Luis

quarta-feira, 16 de outubro de 2013

   Luis, irmão do Zezinho - que era gay -, era operador de empilhadeira. Luis, com uma mão, tentava abrir um pacote de biscoitos empilhados enquanto, com a outra, segurava a barra de ferro do ônibus lotado. Mas Luis não conseguia, roía as unhas desde criança, e assim o plástico não cedia. Roía de medo, de ansiedade, de tédio. Roía quando estava uma pilha. Abriu. Um senhor, pele escura e marcada, chapéu surrado pra proteger um raio que possa vir a cair em sua cabeça, olhou para os biscoitos. Oferece, Luis!
   Oferece, você que tem vinte e poucos anos de olhos azuis e gentis, que deixou os cabelos encaracolados crescerem só um pouquinho, porque a família reclamou e o trabalho olhou; oferece com a mão direita, que é a que você leva uma aliança grossa de quem ama sua namorada, de quem vai casar assim que der entrada na casinha. Você que deixa ela trabalhar, que tem barriguinha de equilibrar os sobrinhos em pé, de quem  almoça na casa da vó aos domingos e pede a benção.
    O senhor aceita, agradece e comenta que não almoçou. Missão cumprida, Luis, você não quis ser coroinha, mas jamais deixou de ser um bom cristão. Toma a cervejinha só aos sábados com o sogro, porque ele insiste. Porque ela gosta de vê-los conversando. Luis fala das empilhadeiras, porque não sabe nada de futebol.

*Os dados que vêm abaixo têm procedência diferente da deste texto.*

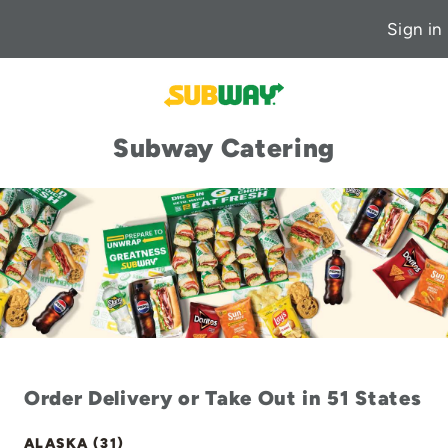
Sign in
Subway Catering
Order Delivery or Take Out in 51 States
ALASKA (31)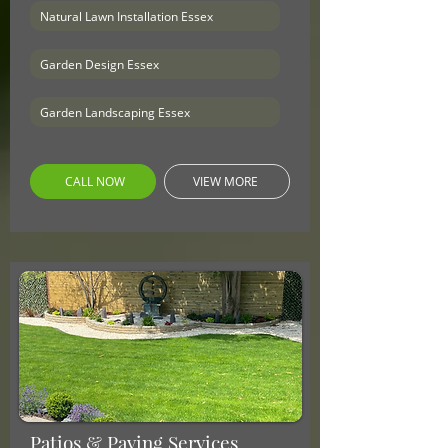
Natural Lawn Installation Essex
Garden Design Essex
Garden Landscaping Essex
CALL NOW
VIEW MORE
Patios & Paving Services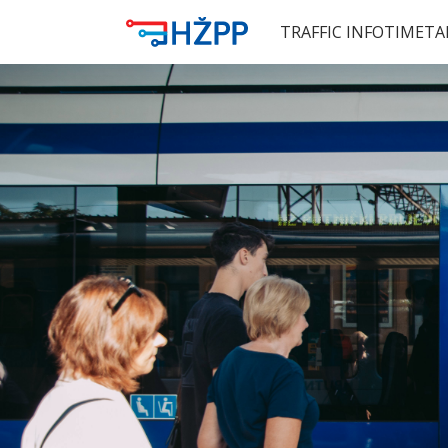
TRAFFIC INFO
TIMETA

Luis olhava para a estrada, enquanto colocava o último biscoito na boca, enquanto imaginava a casinha e as fotos do casório. Ao engolir, sentiu ânsia. Luis engolira ar, viu o lobo das estórias esvaziar os móveis da casinha; teve o ímpeto de abraça-lo e pedir socorro. Um baque forte, um clarão, e Luis vomitou. Reconheceram-no pelo crachá que carregava no peito, agora transpassado por uma barra de ferro. Bem a tempo, Luis! 

1 comentários:

guziej disse...

não vai escrever mais?
cadê seus contos novos?
quero ler...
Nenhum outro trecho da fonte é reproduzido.